Furthermore, while a software program or a technical device may be mind-bogglingly complex, nothing is as complex as the human brain and the unique mind housed within it. 

Still, an impressive effort was made in the past through the work of PERSEREC and Project Slammer. 

There is no reason why we should find it more intimidating or less worthy today, especially considering advances made since 1985 in clinical psychology and brain research. 

It should not be a matter of either/or; effective technical and psychological measures are both needed in at least equal measure.

Insider spying pre-dates computer technology by millennia.  It’s as old as human nature.

Technological developments made it possible for Edward Snowden to abscond with vast amounts of classified information.

The technical measures suggested in the Washington Post article, if implemented, will likely make similar actions much more difficult; but insider spying will still happen.

Instead of plugging in a thumb-drive, the future insider spy may take a less efficient but more traditional approach and simply print the material off and walk out the door with it.

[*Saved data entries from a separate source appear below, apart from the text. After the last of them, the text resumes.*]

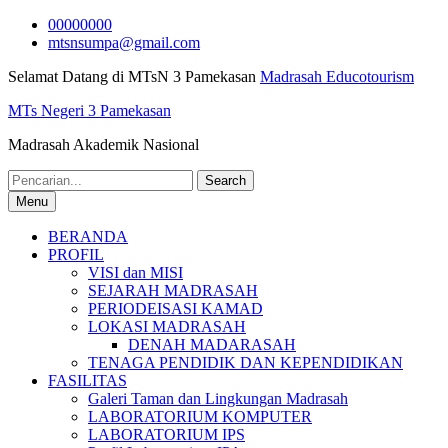
Skip
00000000
to
mtsnsumpa@gmail.com
content
Selamat Datang di MTsN 3 Pamekasan
Madrasah Educotourism
MTs Negeri 3 Pamekasan
Madrasah Akademik Nasional
Search
for:
Menu
BERANDA
PROFIL
VISI dan MISI
SEJARAH MADRASAH
PERIODEISASI KAMAD
LOKASI MADRASAH
DENAH MADARASAH
TENAGA PENDIDIK DAN KEPENDIDIKAN
FASILITAS
Galeri Taman dan Lingkungan Madrasah
LABORATORIUM KOMPUTER
LABORATORIUM IPS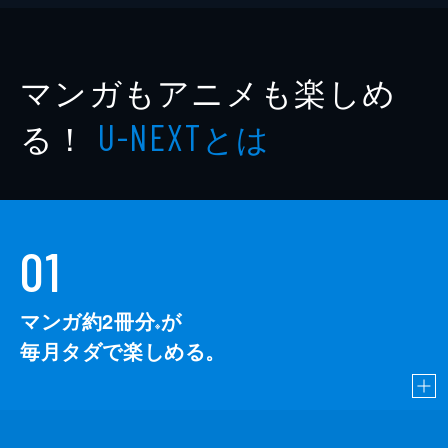
マンガもアニメも楽しめ
る！
とは
U-NEXT
01
マンガ約2冊分
が
※
毎月タダで楽しめる。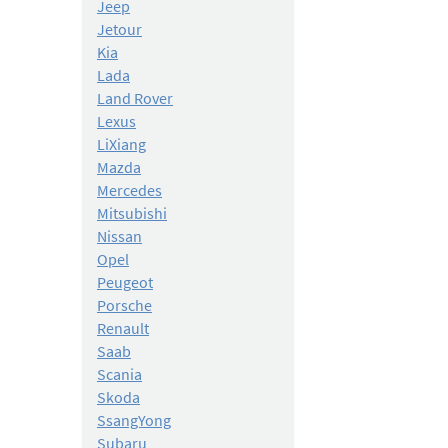
Jeep
Jetour
Kia
Lada
Land Rover
Lexus
LiXiang
Mazda
Mercedes
Mitsubishi
Nissan
Opel
Peugeot
Porsche
Renault
Saab
Scania
Skoda
SsangYong
Subaru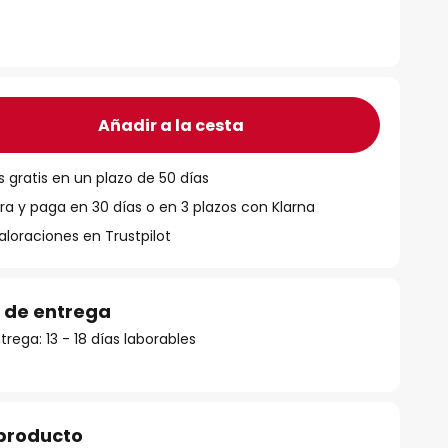
Añadir a la cesta
 gratis en un plazo de 50 días
 y paga en 30 días o en 3 plazos con Klarna
aloraciones en Trustpilot
 de entrega
rega: 13 - 18 días laborables
 producto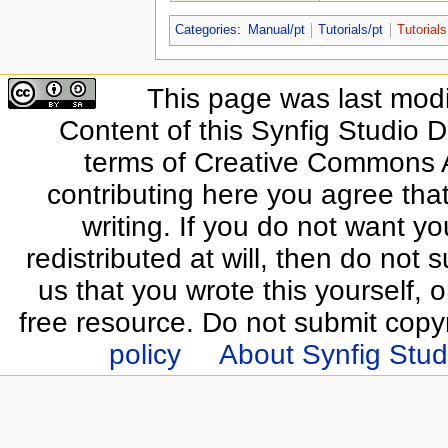
Categories
:
Manual/pt
Tutorials/pt
Tutorial
This page was last modi
Content of this Synfig Studio 
terms of Creative Commons At
contributing here you agree that
writing. If you do not want yo
redistributed at will, then do not s
us that you wrote this yourself, o
free resource. Do not submit copy
policy
About Synfig Stud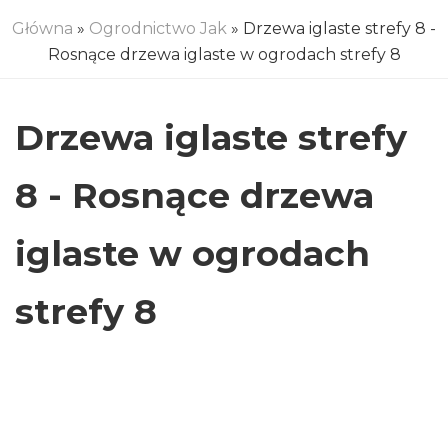
Główna
»
Ogrodnictwo Jak
» Drzewa iglaste strefy 8 -
Rosnące drzewa iglaste w ogrodach strefy 8
Drzewa iglaste strefy
8 - Rosnące drzewa
iglaste w ogrodach
strefy 8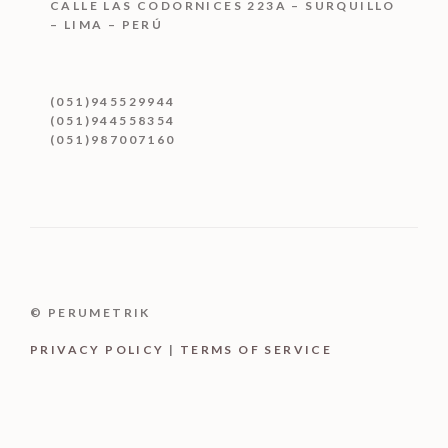
CALLE LAS CODORNICES 223A – SURQUILLO
– LIMA – PERÚ
(051)945529944
(051)944558354
(051)987007160
© PERUMETRIK
PRIVACY POLICY
|
TERMS OF SERVICE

Or he could follow the example of former-NSA analyst and insider spy Ronald Pelton and remember what he had read so that later, in a more private setting, he can write it down.

A pencil would work quite nicely.

John A. Irvin is a former CIA Clandestine Service officer and vice chairman of NOIR for USA, a non-profit organization dedicated to understanding the psychology of the insider spy. David L. Charney is chairman of NOIR for USA and a practicing psychiatrist who served on the defense teams of FBI insider spies Robert Hannsen and Earl Pitts.